The Internet is a driver and enabler for the process of radicalization. In the Self-Identification phase, the Internet provides the wandering mind of the conflicted young Muslim or potential convert with direct access to unfiltered radical and extremist ideology.

It also serves as an anonymous virtual meeting place—a place where virtual groups of like-minded and conflicted individuals can meet, form virtual relationships and discuss and share the jihadi-Salafi message they have encountered.

The NYPD report correctly identified the Internet as, what Commissioner Kelly later called it, “the new Afghanistan,” or new battleground against Islamic extremism. The problem is that the Internet is used by countless groups of all political and religious stripes to spread their hateful ideologies. The KKK, Aryan Nation, criminal gangs of all nationalities, cults, and other groups that advocate offensive or dangerous ideologies all have presence on the Internet and communicate with each other through that medium. Law enforcement and intelligence agencies have the means to obtain legal authorization to monitor traffic on such Internet sites under certain conditions, but can do virtually nothing to prevent young Muslims from visiting the sites and being influenced by what they read there. Commissioner Kelly rightly pointed to the Internet as a critical battleground, but offered no insight into what NYPD’s intelligence division would recommend as an effective strategy to counteract the corrosive influence of the Internet.
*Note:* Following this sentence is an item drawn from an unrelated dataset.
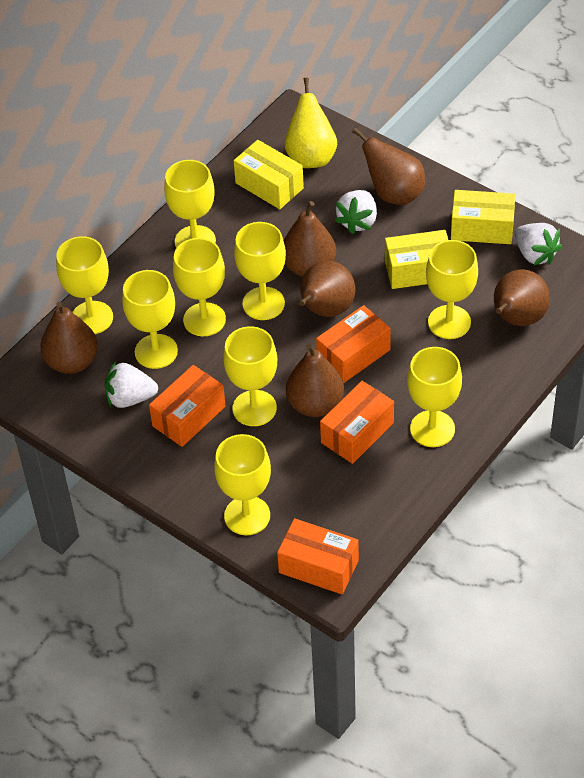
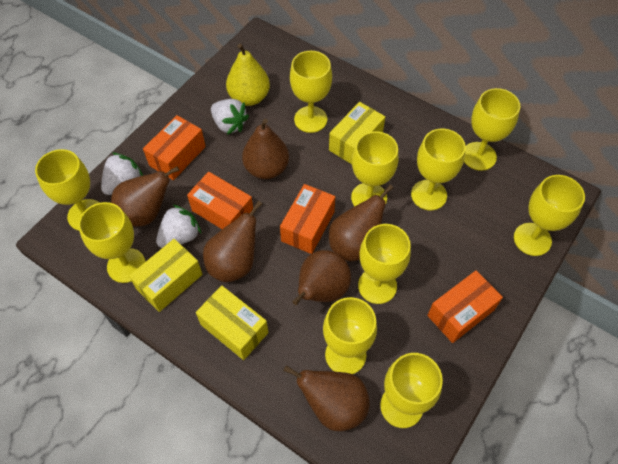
yellow goblet: 9 -> 10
The absence of such recommendations likely indicated that NYPD analysts had none to offer, but in their defense, analysts of other agencies are also at a loss. The free-flow of ideas on the Internet is the backbone of its usefulness. All measures to impose content controls or restrict access to the Internet are met with fierce opposition from free speech advocates who argue that once the government assumes control of or censors the Internet on American servers, the freedom and privacy of Internet users will be forfeited. That reality presents the daunting task of formulating a strategy to counter the influence of a radical ideology that threatens our very existence yet can be embraced in the living rooms and bedrooms of any home in America equipped with a computer.

How successful will American law enforcement and intelligence agencies be in detecting and identifying Americans on the path to Islamic extremism? The NYPD report provided an accurate but chilling answer:
The individuals are not on the law enforcement radar. Most have never been arrested or involved in any kind of legal trouble. Other than some commonalities in age and religion, individuals undergoing radicalization appear as “ordinary” citizens, who look, act, talk, and walk like everyone around them. In fact, in the United Kingdom, it is precisely those “ordinary” middle class university students who are sought after by local extremists because they are “clean skins.”
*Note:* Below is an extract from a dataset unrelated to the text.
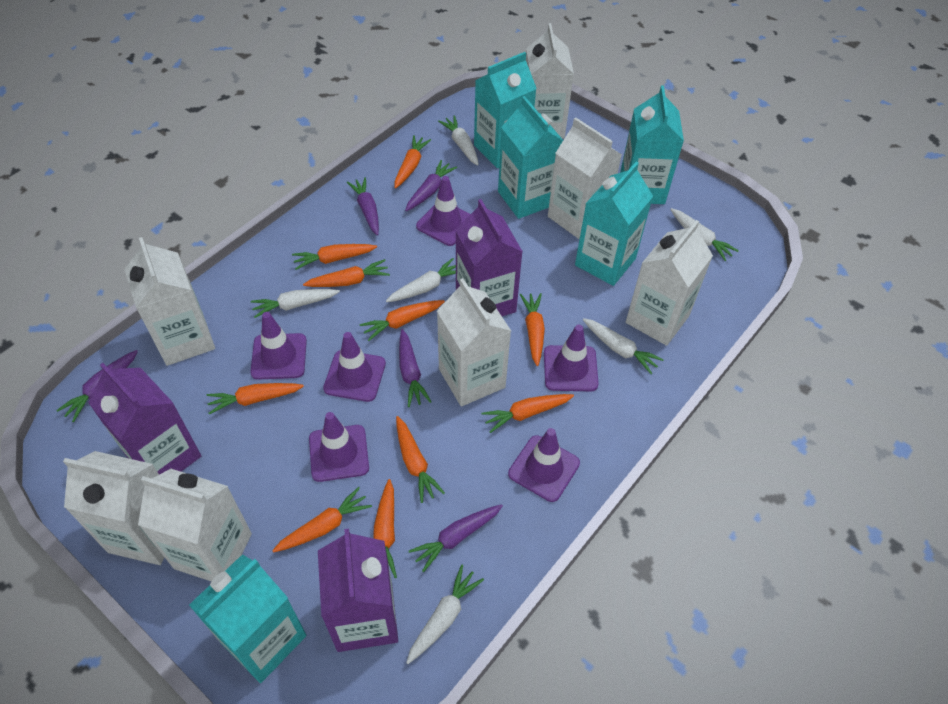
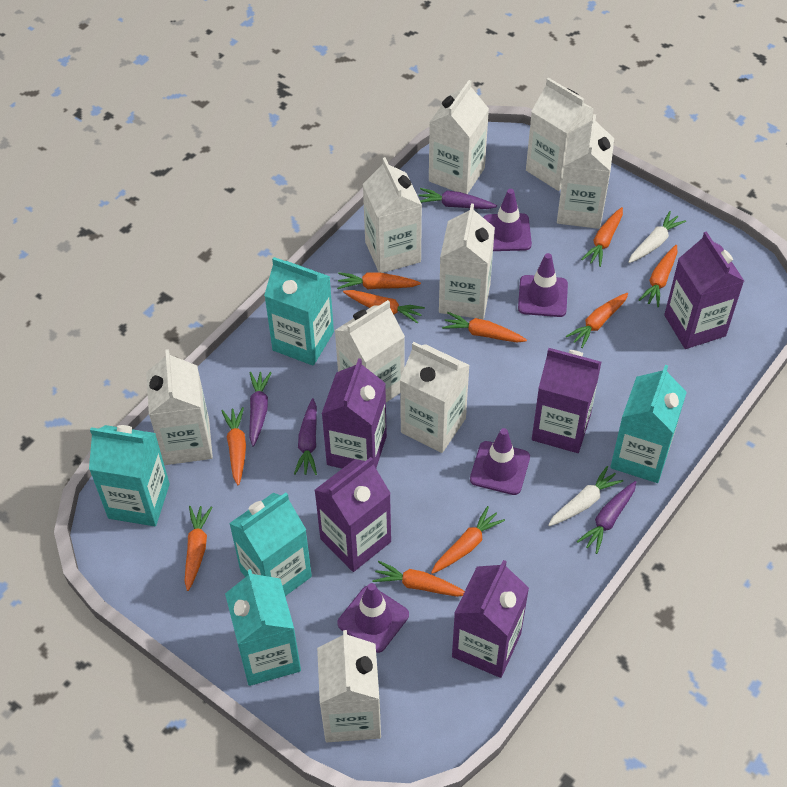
purple carrot: 5 -> 4
purple carton: 3 -> 5
purple traffic cone: 6 -> 4
white carrot: 6 -> 2
white carton: 7 -> 9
Detecting future terrorists who “look, act, talk, and walk like everyone around them” presents a challenge unlike any previously faced by American law enforcement and Intelligence agencies. The task is further complicated by political correctness and a tendency in the media and among political liberals to accuse the Bush administration of exaggerating the threat that Islamic extremism poses to America and its allies. The NYPD report confirms that the War on Terror, a term Democrats refuse to acknowledge or use today despite their initial enthusiastic embrace of it when it was politically profitable, is increasing in its intensity. What some call a Bush Administration “bumper sticker slogan” is a very real ideological war being waged in Iraq, Afghanistan, Pakistan, Britain, and in American homes of youths searching for an identity, hero status, and like-minded social contacts.

As long as there is heroism in terrorism, the ideology will continue to spread at an alarming rate. The NYPD report, like most previous assessments by other agencies, provided little encouragement that an effective counter strategy can be crafted.